Effects of Erythropoietin on Neuronal Activity

Abstract

Recently, erythropoietin (EPO) receptors and synthesis of EPO have been identified in the brain. To clarify the effects of EPO on neuronal cells, we investigated the effects of EPO on Ca²⁺ uptake, intracellular Ca²⁺ concentration, membrane potential, cell survival, release and biosynthesis of dopamine, and nitric oxide (NO) production in differentiated PC12 cells, which possess EPO receptors.

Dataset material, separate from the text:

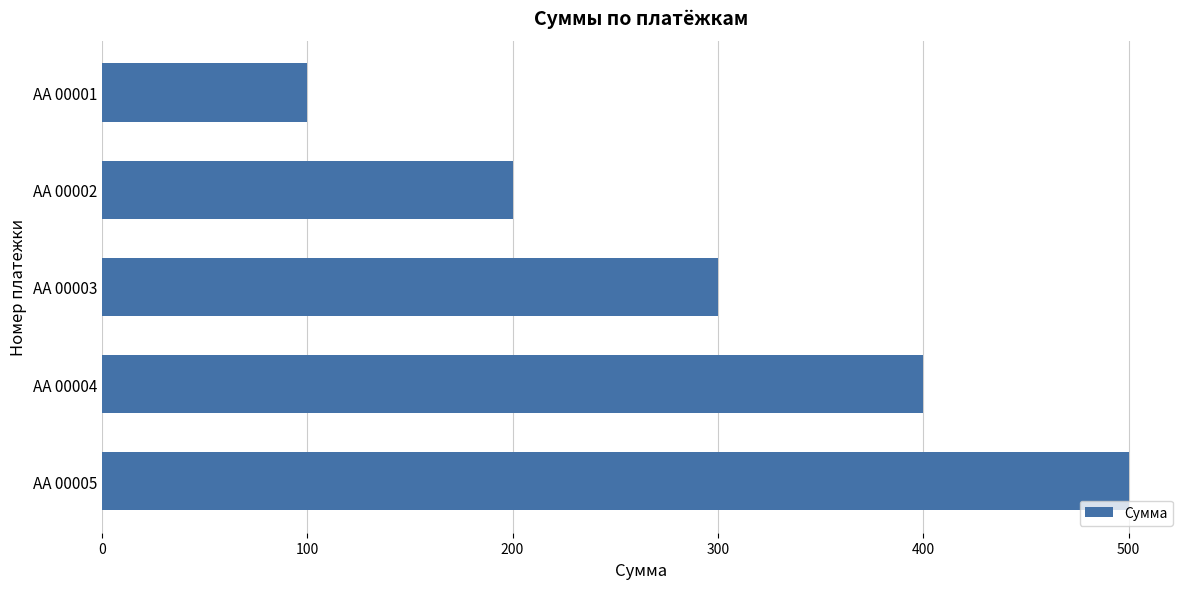

Is it true that the value at AA 00001 is 100?

True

EPO (10^‐12‐10^‐10M) increased ⁴⁵Ca²⁺ uptake and intracellular Ca²⁺ concentration in PC12 cells in a dose‐related manner; these increases were inhibited by nicardipine (1 μM) or anti‐EPO antibody (1:100 dilution). EPO induced membrane depolarization in PC12 cells. After a 5‐day culture without serum and nerve growth factor (NGF), viable cell number decreased to 50% of that of the control cells cultured with serum and NGF. EPO (10^‐13‐10^‐10M) increased the number of viable cells cultured without serum and NGF; this increase was blunted by nicardipine or anti‐EPO antibody. Incubation with EPO (10^‐13‐10^‐10M) stimulated mitogen‐activated protein kinase activity in PC12 cells. EPO (10^‐13‐10^‐10M) increased dopamine release from PC12 cells and tyrosine hydroxylase activity; these increases were sensitive to nicardipine or anti‐EPO antibody. Following a 4‐h incubation with EPO (10^‐14‐10^‐10M), NO production was increased, which was blunted by nicardipine and anti‐EPO antibody. In contrast, maximal NO synthase activity was not changed by EPO. These results suggest that EPO stimulates neuronal function and viability via activation of Ca²⁺ channels.